Narrative: catch and release Who: Cass R What: Getting released Warnings: Nada
She thought deliberately of nothing. Nothing and her face was wax, unmolded. She sat on the edge of the narrow chair and she looked at none of them and all of them sat in a line contemplating her future. The weight of bank accounts sat at her back and Cass didn’t think of late nights and the sole computer at the nurse’s station that was left abandoned as the resident in the room on the furthest left tried to swallow his tongue. She saw it, six times in a row even through the fog. She saw the time he died, choking and the time he bit it through. But all of the times the nurse left the station entirely alone.
She didn’t think of blood and glass, of broken locks and swaying bodies. All of it she has seen before they drugged her to empty as she looked at the neat faces and quiet hands of the doctors who authorized. Possibility was contained. It was locked up, medicated, restrained within the walls of the Quiet Home for Quiet People who could be nothing but formless clay, all their abnormalities gently pummeled to nothing. Outside, she could taste electricity on her tongue, see futures that had not husked to nothing but dry leaves.
“I thought I would find a job.” Cass shrugged one shoulder under institutional cotton. It was the right thing to say in the right tone of voice, it felt right under the muzziness of chemical fog. “Find a routine. You say routine helps.” She smiled. The edge of her mouth and then the rest. She did not swing her leg although her leg wished to swing. She sat with her ankles together and the cotton crumpled at her waist and at her back. “Something low-key.”
She saw approval. It was a lie, but they were all lies. She hadn’t said anything that was truthfully true in months. Could you, if you were not yourself? She didn’t bother with the lie, Cass didn’t inflate it with importance. It was just another lie, a matchstick in a pile that could in theory set alight, but didn’t.
The one on the end leaned forward. “What kind of job?”
A glimmer. “What would you suggest?” Biddable. She wasn’t biddable, she was steel but she kept her hands soft and her eyes calm. Suggestion was easy. Suggestion was appropriate. She saw them smile and she kept her own tucked behind her mouth, where it felt like silk against her teeth.

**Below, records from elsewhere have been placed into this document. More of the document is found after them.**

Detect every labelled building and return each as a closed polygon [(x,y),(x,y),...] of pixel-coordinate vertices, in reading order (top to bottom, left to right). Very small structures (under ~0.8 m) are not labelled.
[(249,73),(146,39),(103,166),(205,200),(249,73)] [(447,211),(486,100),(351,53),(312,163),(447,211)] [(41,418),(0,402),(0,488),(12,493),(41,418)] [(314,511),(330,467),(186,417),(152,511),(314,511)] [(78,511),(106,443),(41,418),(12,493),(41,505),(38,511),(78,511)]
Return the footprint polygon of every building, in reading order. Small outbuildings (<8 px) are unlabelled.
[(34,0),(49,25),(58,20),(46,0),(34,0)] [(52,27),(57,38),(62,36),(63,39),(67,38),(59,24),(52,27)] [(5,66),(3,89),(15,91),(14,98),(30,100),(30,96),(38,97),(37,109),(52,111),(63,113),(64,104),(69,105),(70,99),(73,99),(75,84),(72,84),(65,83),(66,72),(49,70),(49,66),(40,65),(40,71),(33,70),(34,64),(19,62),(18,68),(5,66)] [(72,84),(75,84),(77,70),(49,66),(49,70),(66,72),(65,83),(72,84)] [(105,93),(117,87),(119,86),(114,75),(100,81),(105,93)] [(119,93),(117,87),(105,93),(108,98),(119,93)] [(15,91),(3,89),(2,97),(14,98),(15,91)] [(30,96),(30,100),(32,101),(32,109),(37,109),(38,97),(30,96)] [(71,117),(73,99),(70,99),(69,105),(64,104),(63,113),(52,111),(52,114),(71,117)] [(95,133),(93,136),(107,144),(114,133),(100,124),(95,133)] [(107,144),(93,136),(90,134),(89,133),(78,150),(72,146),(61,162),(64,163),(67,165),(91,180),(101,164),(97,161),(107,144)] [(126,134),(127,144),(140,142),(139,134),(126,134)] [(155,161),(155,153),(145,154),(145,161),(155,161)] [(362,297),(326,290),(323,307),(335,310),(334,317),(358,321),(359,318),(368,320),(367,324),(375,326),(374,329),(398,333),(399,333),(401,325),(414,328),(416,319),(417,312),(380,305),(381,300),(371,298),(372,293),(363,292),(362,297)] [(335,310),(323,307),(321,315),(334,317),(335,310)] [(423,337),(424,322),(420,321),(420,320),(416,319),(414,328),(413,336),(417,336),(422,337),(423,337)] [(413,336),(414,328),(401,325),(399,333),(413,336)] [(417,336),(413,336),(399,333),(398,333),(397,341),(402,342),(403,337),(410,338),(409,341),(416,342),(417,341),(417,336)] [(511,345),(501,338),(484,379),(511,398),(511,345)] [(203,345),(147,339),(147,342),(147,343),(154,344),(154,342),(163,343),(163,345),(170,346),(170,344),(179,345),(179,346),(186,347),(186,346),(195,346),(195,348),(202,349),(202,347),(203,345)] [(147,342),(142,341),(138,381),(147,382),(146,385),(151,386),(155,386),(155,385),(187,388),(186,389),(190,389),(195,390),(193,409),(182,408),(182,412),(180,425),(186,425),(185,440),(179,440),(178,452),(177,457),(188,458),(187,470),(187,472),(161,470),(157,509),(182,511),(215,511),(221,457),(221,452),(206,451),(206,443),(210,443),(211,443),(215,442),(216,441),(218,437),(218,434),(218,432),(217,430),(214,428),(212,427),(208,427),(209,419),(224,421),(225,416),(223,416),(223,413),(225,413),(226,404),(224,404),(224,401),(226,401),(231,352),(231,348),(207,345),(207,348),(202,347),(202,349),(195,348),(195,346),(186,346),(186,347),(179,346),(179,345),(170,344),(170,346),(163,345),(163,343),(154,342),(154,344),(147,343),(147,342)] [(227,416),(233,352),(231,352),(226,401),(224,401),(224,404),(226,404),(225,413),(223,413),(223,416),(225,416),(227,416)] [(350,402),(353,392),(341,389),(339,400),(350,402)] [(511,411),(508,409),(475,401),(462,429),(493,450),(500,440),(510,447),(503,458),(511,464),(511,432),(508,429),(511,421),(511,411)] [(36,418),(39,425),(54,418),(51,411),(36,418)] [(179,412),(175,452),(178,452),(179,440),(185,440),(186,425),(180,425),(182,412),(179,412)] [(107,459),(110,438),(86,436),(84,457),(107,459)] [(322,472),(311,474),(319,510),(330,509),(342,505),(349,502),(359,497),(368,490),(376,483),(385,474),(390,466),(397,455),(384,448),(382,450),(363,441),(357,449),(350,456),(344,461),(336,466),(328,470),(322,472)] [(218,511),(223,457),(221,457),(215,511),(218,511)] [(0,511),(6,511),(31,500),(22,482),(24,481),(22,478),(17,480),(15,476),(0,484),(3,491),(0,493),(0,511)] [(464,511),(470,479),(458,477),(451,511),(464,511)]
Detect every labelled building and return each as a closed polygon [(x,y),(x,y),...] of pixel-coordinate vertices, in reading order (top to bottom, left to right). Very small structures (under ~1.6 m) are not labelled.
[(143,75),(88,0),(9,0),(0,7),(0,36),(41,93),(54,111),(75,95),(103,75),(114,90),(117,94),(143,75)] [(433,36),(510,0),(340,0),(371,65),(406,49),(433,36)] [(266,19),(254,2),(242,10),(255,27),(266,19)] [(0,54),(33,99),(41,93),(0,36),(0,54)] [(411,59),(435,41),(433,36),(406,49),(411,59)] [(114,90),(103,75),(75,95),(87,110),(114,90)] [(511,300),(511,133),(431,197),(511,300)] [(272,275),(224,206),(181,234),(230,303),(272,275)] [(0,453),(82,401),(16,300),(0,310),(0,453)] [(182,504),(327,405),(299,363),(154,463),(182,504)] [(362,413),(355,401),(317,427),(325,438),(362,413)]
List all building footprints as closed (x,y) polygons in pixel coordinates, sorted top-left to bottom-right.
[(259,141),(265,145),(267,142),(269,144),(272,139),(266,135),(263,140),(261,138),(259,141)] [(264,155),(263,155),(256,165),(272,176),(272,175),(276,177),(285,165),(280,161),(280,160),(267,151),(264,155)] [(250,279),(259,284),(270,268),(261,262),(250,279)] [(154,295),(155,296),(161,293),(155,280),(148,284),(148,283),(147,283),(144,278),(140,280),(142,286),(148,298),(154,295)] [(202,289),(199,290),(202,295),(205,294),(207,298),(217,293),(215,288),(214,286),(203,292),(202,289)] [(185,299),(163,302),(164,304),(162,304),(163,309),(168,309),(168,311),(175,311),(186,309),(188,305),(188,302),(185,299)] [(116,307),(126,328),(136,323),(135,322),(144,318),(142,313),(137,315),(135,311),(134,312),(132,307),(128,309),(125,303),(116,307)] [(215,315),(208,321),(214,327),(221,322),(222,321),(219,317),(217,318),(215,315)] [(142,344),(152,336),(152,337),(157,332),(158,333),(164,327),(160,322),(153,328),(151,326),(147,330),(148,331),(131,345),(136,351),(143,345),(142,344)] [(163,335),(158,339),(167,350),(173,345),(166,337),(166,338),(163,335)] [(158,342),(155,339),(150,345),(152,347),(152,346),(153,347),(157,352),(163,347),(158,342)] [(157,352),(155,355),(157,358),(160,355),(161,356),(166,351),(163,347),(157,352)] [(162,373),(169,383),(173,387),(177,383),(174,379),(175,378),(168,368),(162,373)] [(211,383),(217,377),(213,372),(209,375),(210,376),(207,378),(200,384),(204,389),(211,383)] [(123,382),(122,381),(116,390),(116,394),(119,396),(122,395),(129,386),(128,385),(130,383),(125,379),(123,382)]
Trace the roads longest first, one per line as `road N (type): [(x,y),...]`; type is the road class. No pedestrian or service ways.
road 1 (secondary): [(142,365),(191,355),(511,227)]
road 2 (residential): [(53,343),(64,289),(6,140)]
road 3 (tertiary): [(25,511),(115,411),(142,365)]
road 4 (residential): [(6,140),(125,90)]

“It would be appropriate for something part-time.” She thought of New York. Of the diners with waitresses that worked until dawn, the muted wash of color permuating the sky under cigarette smoke in an alleyway. It wasn’t romantic in the slightest. There would be little romance in what the doctors, with their imaginations carefully clipped off like a vein in need of cauterizing, suggested. Her voice was dry in her throat even without speaking. There was little of anything in what the doctors suggested.
“Whatever you suggest.” Whatever it was, it would be a lock in a door that had previously had no potential for opening. She was fond of locks; they could, at least, be picked.
“You’ll reside here.” A note of warning. The smile took no effort at all.
“As you’d like.” Obedient, not dismissive. Reside was a word you could live within, all the ways in which the word could stretch. They’d given her books and books and all the words you could elasticate into meaning half a dozen different things in permutation. “When may I go?” She saw the wave of approbation sail down the line of doctors, a ripple through the panel. She had, or she would. Cass didn’t much care for the difference.
“Wednesday. We’ll arrange the placement.” She dropped her head, she studied her thumbs. She kept a hundred lies on the flat of her tongue like silver, and she nodded briefly, before she moved, clumsy in a body heavy with drugs, the feeling of it, the promise of it like birds inside her ribs.